Les deux hommes collaborent sur La Dernière folie de Mel Brooks, réalisé par Mel Brooks et écrit par Barry Levinson, qui apparaît également dans le film, puis sur Le Grand Frisson avec la même répartition des rôles. Désormais lancé, Barry Levinson signe notamment le scénario de « Justice pour tous » de Norman Jewison (1979) pour lequel il est nommé à l'Oscar, avant de passer lui-même derrière la caméra en 1982 pour «Dîner». En 1984, il dirige Robert Redford et Robert Duvall dans «Le Meilleur », avant de cibler un public plus jeune avec «Le Secret de la pyramide».
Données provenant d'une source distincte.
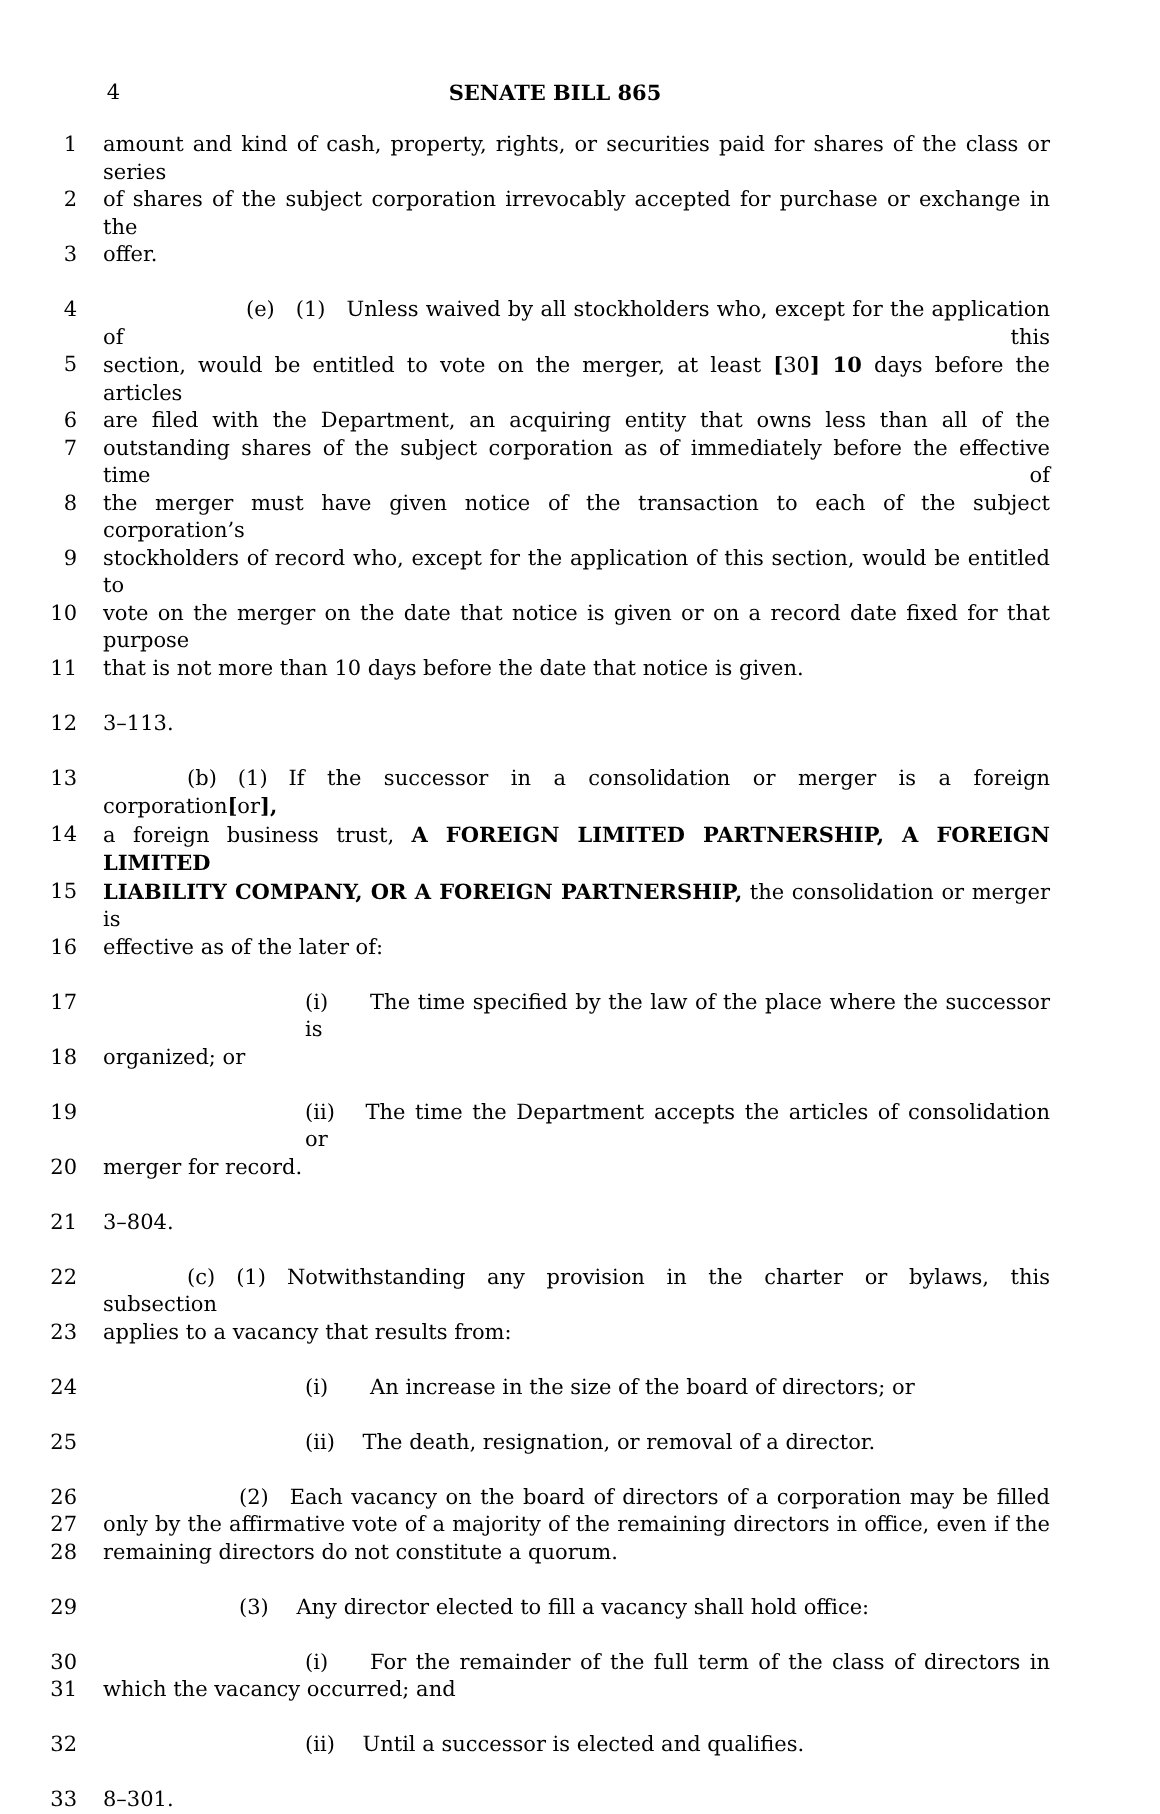4 SENATE BILL 865
1 amount and kind of cash, property, rights, or securities paid for shares of the class or series
2 of shares of the subject corporation irrevocably accepted for purchase or exchange in the
3 offer.
4   (e) (1) Unless waived by all stockholders who, except for the application of this
5 section, would be entitled to vote on the merger, at least [30] 10 days before the articles
6 are filed with the Department, an acquiring entity that owns less than all of the
7 outstanding shares of the subject corporation as of immediately before the effective time of
8 the merger must have given notice of the transaction to each of the subject corporation’s
9 stockholders of record who, except for the application of this section, would be entitled to
10 vote on the merger on the date that notice is given or on a record date fixed for that purpose
11 that is not more than 10 days before the date that notice is given.
12 3–113.
13    (b) (1) If the successor in a consolidation or merger is a foreign corporation[or],
14 a foreign business trust, A FOREIGN LIMITED PARTNERSHIP, A FOREIGN LIMITED
15 LIABILITY COMPANY, OR A FOREIGN PARTNERSHIP, the consolidation or merger is
16 effective as of the later of:
17 (i)  The time specified by the law of the place where the successor is
18 organized; or
19 (ii)  The time the Department accepts the articles of consolidation or
20 merger for record.
21 3–804.
22    (c) (1) Notwithstanding any provision in the charter or bylaws, this subsection
23 applies to a vacancy that results from:
24 (i)  An increase in the size of the board of directors; or
25 (ii)  The death, resignation, or removal of a director.
26 (2) Each vacancy on the board of directors of a corporation may be filled
27 only by the affirmative vote of a majority of the remaining directors in office, even if the
28 remaining directors do not constitute a quorum.
29 (3)  Any director elected to fill a vacancy shall hold office:
30 (i)  For the remainder of the full term of the class of directors in
31 which the vacancy occurred; and
32 (ii)  Until a successor is elected and qualifies.
33 8–301.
La consécration, Barry Levinson la connaît en 1988 avec Rain Man. Succès public et critique, le film cumule les Oscars. Barry Levinson continue dans son succès avec «Bugsy», puis «Toys», et «Homicide» en 1993. Mais, suite au film Harcèlement, Barry Levinson revient sur les devants de la scène en 1994.
En 1996, Barry redécouvre Dustin Hoffman dans Sleepers, «Des hommes d'influence» en 1997 et « Sphère» en 1998. Il revient en tant que producteur pour le célèbre film sur la mafia: « Donnie Brasco».
Il est également à l'origine de la série télévisée Oz.
Les films de Barry Levinson ne sont pas simplement à grosse production, ils sont aussi engagés.